斑点热立克次体作为一种专性细胞内寄生菌，通过蜱虫叮咬传播并引起传染性疾病斑点热，严重威胁人类健康和公共卫生。细菌的毒素-抗毒素(TA)应激反应系统受到生存压力时被激活，在保障细菌生存和种群延续中发挥重要作用。申请人前期发现斑点热立克次体基因组包含多个不同于经典细菌TA系统构成的vapBC TA系统；且在生存压力下其被激活并大量编码VapC毒素蛋白，导致宿主细胞凋亡。为进一步解析斑点热立克次体vapBC TA系统对宿主细胞的作用机制，本课题将通过分析多种蛋白酶对VapB抗毒素蛋白的水解活性阐明vapBC TA系统的激活方式；结合RNA印迹和引物延伸技术揭示VapC蛋白在真核细胞内的靶标和功能；通过监测感染细胞内凋亡通路上关键分子的表达水平，明确该系统最终介导的真核细胞凋亡途径。该研究有望发现斑点热立克次体的致病机制和新的干预靶标，并对其它含TA系统专性胞内菌的研究有借鉴意义。

Spotted fever group rickettsiae is an obligate intracellular bacterium that spreads through the bite of ticks and causes serious infectious diseases. Toxin-antitoxin (TA) system is a stress response system that is activated under survival pressure to reserve the survival requirement for a small portion of bacteria and finally ensure the population continuity. TA systems are abundant in the genome of spotted fever group rickettsiae in which multiple vapBC TA systems are found. The upregulation for the transcription of vapBC TA system and the translation of VapC toxin protein have been confirmed in our previous study and it was also found that VapC protein is able to induce apoptosis of host cells by targeting on the key metabolic process. To further elucidate the mechanism of the rickettsia vapBC TA system interacting on their host cells, we aim to clarify the activation mechanism of vapBC TA system from spotted fever group rickettsiae through in vitro VapB antitoxin degradation assay; reveal the specific targets and function of VapC protein in eukaryotic cells using Northern blot and primer extension technology; and analyze key molecules involved in apoptotic pathway to clarify the eukaryotic cell apoptosis mechanism mediated by vapBC TA system. This study is of great significance for discovering new pathogenic mechanism for spotted fever group rickettsiae and other TA system harboring intracellular bacteria, and novel intervention targets.

::::

## 任务说明
请根据上文课题摘要回答下列问题：
(a) 斑点热立克次体通过何种途径传播？
(b) 本课题拟结合哪两种技术揭示VapC蛋白在真核细胞内的靶标和功能？
(c) 申请人前期发现，vapBC TA系统被激活并大量编码VapC毒素蛋白后，会导致什么结果？

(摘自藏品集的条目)
::::

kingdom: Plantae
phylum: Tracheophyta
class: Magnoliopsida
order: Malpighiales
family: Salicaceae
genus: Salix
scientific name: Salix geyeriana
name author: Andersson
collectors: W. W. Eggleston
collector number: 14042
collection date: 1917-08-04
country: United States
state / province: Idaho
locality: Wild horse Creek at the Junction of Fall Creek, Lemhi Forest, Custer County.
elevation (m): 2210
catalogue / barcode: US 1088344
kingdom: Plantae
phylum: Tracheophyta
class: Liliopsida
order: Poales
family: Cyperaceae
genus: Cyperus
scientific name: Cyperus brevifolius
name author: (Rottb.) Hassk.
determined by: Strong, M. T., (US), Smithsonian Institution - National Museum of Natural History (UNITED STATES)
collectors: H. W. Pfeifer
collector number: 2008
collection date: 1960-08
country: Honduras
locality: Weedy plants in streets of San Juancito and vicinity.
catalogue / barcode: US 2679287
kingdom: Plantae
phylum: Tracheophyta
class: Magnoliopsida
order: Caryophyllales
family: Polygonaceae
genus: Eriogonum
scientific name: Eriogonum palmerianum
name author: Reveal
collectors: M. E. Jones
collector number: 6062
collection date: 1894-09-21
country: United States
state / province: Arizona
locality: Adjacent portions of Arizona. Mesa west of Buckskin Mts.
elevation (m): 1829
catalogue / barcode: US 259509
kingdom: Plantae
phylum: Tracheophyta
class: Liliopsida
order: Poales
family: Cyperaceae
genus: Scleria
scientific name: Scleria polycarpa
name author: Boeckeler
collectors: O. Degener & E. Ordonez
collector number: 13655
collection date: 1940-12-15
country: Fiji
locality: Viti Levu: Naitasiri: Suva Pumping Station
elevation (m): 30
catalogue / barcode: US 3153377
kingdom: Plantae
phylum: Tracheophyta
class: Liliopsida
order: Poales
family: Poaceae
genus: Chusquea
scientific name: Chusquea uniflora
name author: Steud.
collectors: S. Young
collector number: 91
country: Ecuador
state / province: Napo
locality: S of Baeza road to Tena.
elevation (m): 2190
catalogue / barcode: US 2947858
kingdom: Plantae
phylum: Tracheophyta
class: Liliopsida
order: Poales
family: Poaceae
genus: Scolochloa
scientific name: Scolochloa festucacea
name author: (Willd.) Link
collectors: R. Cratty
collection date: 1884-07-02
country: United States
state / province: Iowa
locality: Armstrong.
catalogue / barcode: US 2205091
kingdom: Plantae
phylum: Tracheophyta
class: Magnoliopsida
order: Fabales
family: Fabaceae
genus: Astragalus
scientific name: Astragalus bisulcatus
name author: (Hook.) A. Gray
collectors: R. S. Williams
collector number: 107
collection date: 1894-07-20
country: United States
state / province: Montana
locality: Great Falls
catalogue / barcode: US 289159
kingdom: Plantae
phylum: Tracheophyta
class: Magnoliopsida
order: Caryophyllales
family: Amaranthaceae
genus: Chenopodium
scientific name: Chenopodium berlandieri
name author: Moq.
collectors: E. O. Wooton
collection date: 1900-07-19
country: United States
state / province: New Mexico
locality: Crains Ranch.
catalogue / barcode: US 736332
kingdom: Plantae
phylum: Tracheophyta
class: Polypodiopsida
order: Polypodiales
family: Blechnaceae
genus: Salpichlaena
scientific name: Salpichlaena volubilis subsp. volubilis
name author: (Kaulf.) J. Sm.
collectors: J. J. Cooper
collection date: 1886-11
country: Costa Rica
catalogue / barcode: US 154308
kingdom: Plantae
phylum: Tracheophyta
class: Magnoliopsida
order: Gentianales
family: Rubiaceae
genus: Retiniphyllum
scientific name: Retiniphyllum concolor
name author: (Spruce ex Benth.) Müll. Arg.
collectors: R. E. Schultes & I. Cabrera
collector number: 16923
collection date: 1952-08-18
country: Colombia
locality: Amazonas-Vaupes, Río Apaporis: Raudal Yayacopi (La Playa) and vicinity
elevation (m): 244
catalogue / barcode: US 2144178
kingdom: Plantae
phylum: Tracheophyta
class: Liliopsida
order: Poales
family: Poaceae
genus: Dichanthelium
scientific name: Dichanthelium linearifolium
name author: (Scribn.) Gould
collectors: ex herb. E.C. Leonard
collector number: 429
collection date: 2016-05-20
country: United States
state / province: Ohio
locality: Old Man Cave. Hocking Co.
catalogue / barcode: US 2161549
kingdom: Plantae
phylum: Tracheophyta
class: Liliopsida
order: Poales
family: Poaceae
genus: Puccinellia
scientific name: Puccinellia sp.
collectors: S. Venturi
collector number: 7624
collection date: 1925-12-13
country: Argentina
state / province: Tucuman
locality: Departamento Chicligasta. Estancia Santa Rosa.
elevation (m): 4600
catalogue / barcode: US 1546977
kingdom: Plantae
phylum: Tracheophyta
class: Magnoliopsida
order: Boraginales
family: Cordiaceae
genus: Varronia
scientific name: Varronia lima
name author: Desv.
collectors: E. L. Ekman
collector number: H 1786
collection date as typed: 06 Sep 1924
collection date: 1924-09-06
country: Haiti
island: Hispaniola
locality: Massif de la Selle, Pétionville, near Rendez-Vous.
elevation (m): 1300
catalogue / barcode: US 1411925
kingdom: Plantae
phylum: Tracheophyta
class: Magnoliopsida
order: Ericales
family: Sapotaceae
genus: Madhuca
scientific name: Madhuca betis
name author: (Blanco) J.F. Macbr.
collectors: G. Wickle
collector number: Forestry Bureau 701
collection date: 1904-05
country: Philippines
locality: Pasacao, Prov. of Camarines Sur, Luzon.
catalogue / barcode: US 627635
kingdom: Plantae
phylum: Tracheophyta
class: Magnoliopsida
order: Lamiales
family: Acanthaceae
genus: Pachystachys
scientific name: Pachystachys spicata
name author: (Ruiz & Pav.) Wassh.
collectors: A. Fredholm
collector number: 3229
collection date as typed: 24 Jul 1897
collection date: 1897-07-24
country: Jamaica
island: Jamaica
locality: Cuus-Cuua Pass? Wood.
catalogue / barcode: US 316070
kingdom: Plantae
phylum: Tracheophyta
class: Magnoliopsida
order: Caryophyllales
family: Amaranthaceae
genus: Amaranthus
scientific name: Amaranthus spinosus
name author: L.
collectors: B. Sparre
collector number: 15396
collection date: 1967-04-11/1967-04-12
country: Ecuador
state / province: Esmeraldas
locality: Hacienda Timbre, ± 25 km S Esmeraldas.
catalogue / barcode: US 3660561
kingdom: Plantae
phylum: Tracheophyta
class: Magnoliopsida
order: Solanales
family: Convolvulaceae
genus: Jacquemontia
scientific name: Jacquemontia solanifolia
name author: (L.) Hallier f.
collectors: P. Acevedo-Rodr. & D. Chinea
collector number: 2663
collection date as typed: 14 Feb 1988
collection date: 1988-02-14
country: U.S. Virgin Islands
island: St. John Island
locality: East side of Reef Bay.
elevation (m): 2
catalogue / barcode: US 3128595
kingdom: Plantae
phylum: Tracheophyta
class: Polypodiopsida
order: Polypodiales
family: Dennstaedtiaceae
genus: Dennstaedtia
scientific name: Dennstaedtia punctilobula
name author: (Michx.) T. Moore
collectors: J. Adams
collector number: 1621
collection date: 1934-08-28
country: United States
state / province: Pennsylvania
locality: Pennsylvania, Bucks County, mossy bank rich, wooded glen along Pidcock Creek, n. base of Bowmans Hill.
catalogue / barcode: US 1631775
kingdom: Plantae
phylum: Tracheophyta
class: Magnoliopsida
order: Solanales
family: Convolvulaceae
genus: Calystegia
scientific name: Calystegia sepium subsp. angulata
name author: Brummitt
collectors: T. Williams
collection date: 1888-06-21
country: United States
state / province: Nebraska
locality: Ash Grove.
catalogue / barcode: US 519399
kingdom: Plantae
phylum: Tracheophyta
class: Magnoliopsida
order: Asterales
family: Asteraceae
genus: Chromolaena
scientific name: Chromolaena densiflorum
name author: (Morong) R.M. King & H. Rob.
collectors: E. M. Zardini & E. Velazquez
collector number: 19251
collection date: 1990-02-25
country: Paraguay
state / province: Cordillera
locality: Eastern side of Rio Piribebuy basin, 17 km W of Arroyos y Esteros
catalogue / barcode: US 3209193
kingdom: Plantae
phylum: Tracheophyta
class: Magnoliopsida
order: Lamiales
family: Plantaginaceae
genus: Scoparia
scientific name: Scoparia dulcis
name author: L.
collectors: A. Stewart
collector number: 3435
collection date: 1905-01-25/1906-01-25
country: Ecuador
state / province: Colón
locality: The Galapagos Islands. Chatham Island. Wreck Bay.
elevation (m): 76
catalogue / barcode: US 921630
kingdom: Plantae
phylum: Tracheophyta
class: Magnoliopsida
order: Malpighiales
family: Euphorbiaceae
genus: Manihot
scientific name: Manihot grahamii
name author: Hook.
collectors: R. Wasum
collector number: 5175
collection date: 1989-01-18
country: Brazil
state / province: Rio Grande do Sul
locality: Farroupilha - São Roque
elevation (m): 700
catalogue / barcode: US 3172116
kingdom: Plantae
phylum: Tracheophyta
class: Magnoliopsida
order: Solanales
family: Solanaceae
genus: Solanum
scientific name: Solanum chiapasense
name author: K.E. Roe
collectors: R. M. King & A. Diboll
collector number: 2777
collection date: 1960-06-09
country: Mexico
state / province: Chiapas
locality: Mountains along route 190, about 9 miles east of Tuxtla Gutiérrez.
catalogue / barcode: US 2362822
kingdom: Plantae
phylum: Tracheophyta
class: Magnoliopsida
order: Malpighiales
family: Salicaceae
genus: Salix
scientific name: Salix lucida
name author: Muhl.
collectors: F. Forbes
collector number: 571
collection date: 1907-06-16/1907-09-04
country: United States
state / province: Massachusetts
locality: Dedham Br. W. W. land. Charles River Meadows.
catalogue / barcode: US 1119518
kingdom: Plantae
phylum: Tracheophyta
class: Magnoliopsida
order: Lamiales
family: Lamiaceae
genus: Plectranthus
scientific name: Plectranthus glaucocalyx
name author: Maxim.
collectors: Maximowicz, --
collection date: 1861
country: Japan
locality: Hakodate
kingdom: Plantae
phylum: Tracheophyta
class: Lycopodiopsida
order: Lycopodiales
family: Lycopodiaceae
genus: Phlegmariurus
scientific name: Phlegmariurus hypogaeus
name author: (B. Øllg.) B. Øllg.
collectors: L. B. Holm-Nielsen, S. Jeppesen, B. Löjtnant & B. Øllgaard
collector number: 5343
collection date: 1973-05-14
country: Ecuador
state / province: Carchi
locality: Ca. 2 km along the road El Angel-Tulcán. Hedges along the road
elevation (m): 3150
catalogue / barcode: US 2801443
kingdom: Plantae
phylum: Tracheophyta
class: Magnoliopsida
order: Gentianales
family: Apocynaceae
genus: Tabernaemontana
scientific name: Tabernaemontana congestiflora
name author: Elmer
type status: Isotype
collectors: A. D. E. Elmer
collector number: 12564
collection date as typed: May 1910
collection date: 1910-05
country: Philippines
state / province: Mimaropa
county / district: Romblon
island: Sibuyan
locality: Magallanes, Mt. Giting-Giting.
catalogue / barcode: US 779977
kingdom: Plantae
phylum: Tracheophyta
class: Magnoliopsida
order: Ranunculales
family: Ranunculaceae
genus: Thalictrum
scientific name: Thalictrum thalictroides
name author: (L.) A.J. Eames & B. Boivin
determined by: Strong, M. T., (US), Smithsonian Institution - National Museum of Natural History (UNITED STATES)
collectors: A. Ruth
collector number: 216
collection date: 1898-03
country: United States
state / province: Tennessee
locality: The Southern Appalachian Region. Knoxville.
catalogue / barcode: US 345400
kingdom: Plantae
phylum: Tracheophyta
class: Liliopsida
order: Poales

::::

## 作答示例
(a) 通过蜱虫叮咬传播。
(b) RNA印迹和引物延伸技术。
(c) 导致宿主细胞凋亡。